Des activités brutalement stoppées par la mise en place du confinement en mars dernier. Dans le minuscule studio où Nadia et ses deux enfants doivent rester, « on était toute la journée les uns sur les autres ». C’est au cours de ces deux longs mois que la mère de famille se met à tousser. « Je suis allée voir le médecin, persuadée que j’avais le corona. » Si ce n’est pas la Covid, le diagnostic n’est pas plus rassurant. « Elle m’a expliqué que je toussais à force de rester chez moi. » L’appartement rongé par l’humidité rend également son fils malade. « Dès qu’il est dans l’appartement, il tousse. Une nuit, il s’est réveillé car il n’arrivait plus à respirer. On a dû aller s’asseoir sous le porche de l’immeuble. » Quand elle arrive à Saint-Denis en novembre 2016 avec son mari, dont elle est désormais séparée, l’appartement devait pourtant être une solution temporaire. Née au Maroc, Nadia s’installe à Nice avec son époux il y a dix-sept ans et y fonde une famille. « Nice était belle, mais année après année, ça devenait dur avec le travail. C’est une région où il n’y en a que pendant l’été. »
Prioritaire DALO
Son mari faisait les marchés. Impossible de profiter des grandes vacances avec les enfants. Alors, au bout de treize ans dans les Alpes-Maritimes, la famille décide de s’installer en Île-de-France, « là où il y a plus de travail », et pose ses valises dans cet appartement minuscule mais flambant neuf. « Les murs étaient tout blanc, mais, au bout de deux mois, les taches d’humidité ont commencé à apparaître. » Nadia est ce qu’on appelle une mal-logée. Un fléau qui touche en France, selon la Fondation Abbé-Pierre, près de 15 millions de personnes. Entre surpopulation et insalubrité, son dossier est pourtant solide pour réclamer un appartement. Reconnue prioritaire par le droit au logement opposable (DALO) en 2018, elle aurait dû recevoir une proposition de la préfecture dans les six mois. Aucune n’est arrivée. Face à cette inaction, son avocat a déposé un recours qui a abouti au versement de 450 euros de dommages et intérêts.
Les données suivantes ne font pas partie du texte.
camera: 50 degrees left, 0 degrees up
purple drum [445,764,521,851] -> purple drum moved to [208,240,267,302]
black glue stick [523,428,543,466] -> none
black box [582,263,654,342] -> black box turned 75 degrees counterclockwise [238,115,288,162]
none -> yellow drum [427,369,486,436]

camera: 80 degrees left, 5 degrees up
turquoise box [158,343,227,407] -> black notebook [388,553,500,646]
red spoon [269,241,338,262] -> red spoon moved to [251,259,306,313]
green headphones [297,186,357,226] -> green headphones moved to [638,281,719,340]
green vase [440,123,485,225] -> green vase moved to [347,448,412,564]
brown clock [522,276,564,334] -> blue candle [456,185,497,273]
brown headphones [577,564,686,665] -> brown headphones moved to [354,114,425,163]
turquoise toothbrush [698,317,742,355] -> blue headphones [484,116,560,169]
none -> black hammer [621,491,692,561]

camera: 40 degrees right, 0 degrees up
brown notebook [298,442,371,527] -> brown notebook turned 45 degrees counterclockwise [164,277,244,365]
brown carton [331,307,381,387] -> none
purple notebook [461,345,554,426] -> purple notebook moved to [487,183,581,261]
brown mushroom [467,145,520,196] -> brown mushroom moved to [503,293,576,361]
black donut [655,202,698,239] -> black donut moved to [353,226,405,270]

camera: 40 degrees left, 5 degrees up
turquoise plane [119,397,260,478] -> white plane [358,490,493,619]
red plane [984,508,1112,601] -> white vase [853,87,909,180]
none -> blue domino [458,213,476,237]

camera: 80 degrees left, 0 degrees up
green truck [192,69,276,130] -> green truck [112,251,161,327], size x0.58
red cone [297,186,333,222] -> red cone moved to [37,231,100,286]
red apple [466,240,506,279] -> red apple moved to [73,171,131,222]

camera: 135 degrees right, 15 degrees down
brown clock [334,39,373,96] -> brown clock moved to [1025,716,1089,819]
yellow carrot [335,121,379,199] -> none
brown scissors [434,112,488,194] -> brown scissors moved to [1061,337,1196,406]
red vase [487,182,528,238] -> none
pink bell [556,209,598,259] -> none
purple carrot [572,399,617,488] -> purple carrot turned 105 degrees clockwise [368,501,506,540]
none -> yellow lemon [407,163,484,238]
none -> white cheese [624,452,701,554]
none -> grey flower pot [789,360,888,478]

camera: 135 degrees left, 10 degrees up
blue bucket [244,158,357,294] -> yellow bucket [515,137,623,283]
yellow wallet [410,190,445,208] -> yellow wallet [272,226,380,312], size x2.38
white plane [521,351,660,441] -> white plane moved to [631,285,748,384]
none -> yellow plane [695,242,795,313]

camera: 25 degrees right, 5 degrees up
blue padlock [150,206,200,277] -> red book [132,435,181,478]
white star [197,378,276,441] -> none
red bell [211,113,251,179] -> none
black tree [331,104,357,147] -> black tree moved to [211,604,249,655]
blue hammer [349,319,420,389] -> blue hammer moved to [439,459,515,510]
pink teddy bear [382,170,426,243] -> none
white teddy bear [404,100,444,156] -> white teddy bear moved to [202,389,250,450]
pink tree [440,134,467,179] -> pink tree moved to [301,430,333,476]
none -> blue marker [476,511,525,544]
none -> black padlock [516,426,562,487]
« Mais toujours aucune proposition », se désole Nadia. La situation est malheureusement assez courante. Selon le Haut comité pour le logement des personnes défavorisées, plus de 70000 ménages prioritaires DALO, depuis la création de la loi en 2007, attendent toujours d’être relogés pour certains depuis onze ans. Après quatre ans d’interpellation des services d’hygiène de la Ville, deux inspecteurs de salubrité ont finalement visité l’appartement de Nadia début août. Affaire à suivre donc.